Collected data
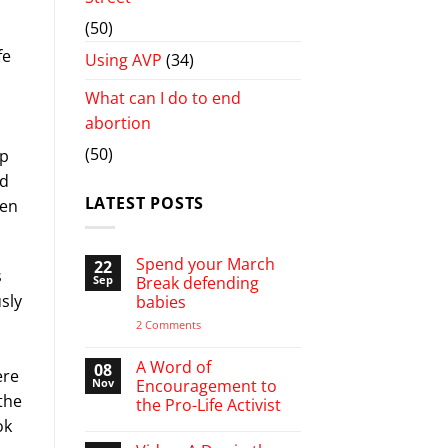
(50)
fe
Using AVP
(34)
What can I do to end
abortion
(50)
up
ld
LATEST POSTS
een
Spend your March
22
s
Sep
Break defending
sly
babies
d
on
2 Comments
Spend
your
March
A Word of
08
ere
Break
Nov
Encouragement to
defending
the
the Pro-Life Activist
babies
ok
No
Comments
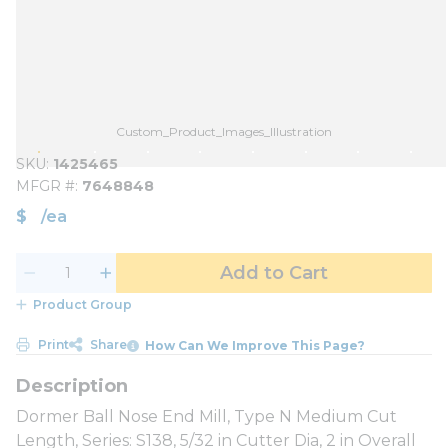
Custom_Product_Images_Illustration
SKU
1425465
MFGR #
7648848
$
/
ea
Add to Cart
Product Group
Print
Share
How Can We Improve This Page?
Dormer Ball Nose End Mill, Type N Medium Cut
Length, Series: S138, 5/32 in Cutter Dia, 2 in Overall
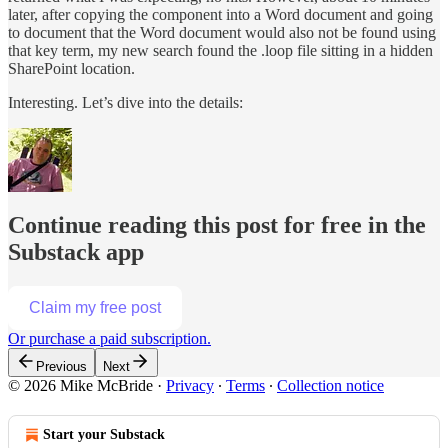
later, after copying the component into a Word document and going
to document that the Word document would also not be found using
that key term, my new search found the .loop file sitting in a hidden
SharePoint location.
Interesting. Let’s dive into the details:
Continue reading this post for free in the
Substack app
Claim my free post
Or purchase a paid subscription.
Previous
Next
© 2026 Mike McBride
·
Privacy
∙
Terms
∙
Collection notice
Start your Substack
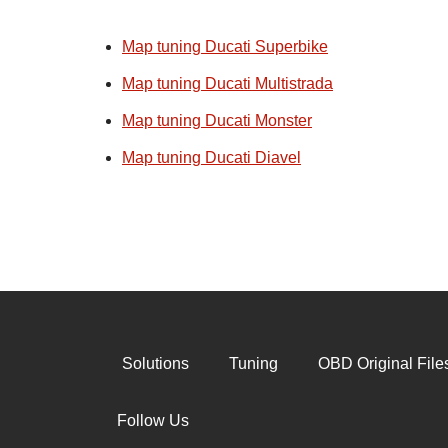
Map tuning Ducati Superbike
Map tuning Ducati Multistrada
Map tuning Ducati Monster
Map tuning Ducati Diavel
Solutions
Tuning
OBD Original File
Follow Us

What is required
How many lines in the entries above include the string "into"? Answer with the number only.

Written solution
2